France showing its good will

Although President Macron promised that the Treaty of Le Touquet would be renegotiated he apparently wasn't aiming for a radical break, writes the Frankfurter Allgemeine Zeitung:

“It looks like the British will pay more and have to take in more migrants. There is unlikely to be any change in the basic principle of transferring the British border to French territory. In London, this should be read as a gesture of good will. Despite Brexit Paris is not calling into question its relations with London, which are also close on defence policy. With this kind of pragmatism the Brexit talks could be a lot further on than they are now.”

La Stampa (IT) /

A modernday Entente Cordiale

So this is what the "Entente Cordiale" looks like in the Brexit era, La Stampa comments with amazement:

“May wants to show that she still has a lot to offer, to France - and Europe - and is hoping to destabilise the Franco-German axis. ... Macron wants to maintain the good relations with the UK, France's fifth biggest trading partner and Europe's other major military power. ... In celebration of the day he announced that France would lend Britain the famous Bayeux Tapestry, which depicts the Battle of Hastings and hasn't left France in almost a thousand years. The promise to preserve the 'Entente Cordiale' after Brexit is therefore being underpinned with a tapestry that depicts the Norman Conquest, a crushing victory for the French on English soil. This irony did not go unnoticed on the other side of the English Channel.”

**Tasks to carry out:**
A) Translate this sentence from the press review on French-British relations into Spanish: "There is unlikely to be any change in the basic principle of transferring the British border to French territory."
B) Answer these questions using the press review on French-British relations:
(i) Which treaty did President Macron promise would be renegotiated?
(ii) Where does the UK rank among France's trading partners?
(iii) What battle does the Bayeux Tapestry depict?
C) In one to three sentences, explain why the press review on French-British relations calls the loan of the Bayeux Tapestry ironic.
The material that comes after this text has no role in this work.

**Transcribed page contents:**
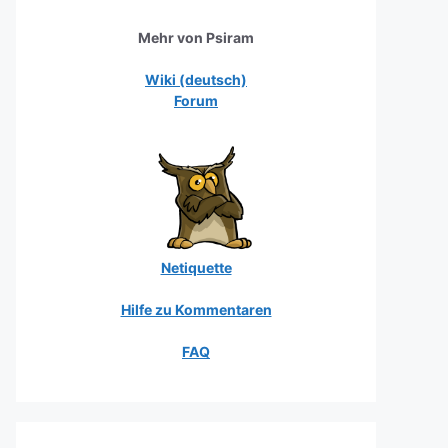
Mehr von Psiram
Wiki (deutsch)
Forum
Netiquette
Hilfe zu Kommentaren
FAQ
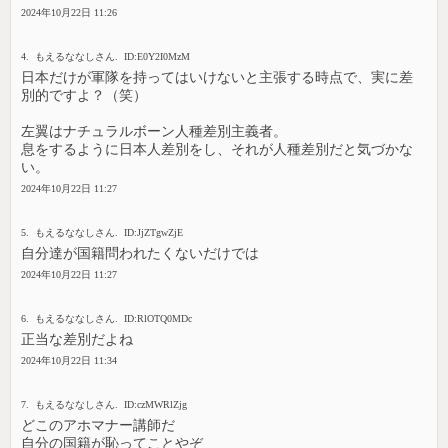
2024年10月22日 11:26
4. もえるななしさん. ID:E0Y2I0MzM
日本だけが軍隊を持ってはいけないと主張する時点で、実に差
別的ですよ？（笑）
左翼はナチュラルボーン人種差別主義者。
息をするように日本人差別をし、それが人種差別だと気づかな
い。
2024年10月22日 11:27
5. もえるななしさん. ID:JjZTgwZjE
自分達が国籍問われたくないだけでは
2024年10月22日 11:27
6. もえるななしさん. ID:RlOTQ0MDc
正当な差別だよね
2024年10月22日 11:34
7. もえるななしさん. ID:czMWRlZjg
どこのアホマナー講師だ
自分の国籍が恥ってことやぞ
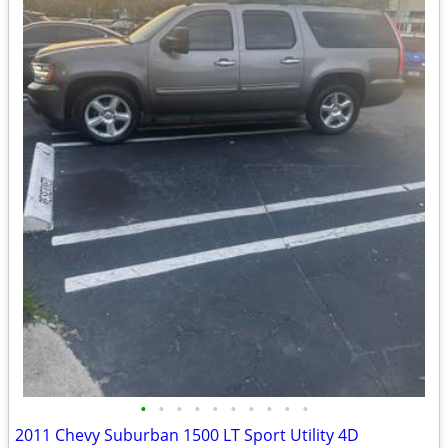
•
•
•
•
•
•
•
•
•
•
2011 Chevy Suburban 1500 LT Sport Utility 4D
--
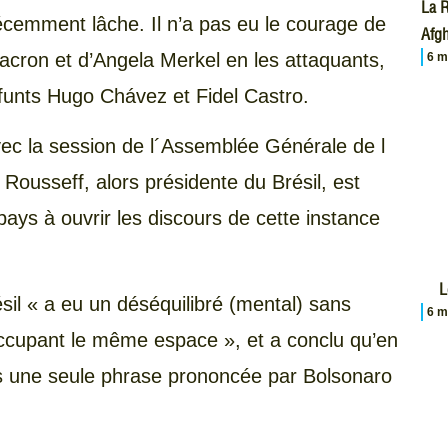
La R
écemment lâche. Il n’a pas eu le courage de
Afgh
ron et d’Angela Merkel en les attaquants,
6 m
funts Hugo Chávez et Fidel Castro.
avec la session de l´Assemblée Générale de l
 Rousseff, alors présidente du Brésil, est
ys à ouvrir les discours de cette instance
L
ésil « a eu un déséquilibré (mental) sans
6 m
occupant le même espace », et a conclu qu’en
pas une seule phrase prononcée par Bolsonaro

**Answers to each task:**
A) Es poco probable que haya algún cambio en el principio básico de trasladar la frontera británica al territorio francés.

B)
(i) The Treaty of Le Touquet.
(ii) It is France's fifth biggest trading partner.
(iii) The Battle of Hastings.

C) The loan is meant to underpin the promise to preserve the "Entente Cordiale" after Brexit. However, the tapestry depicts the Norman Conquest, which was a crushing victory for the French on English soil.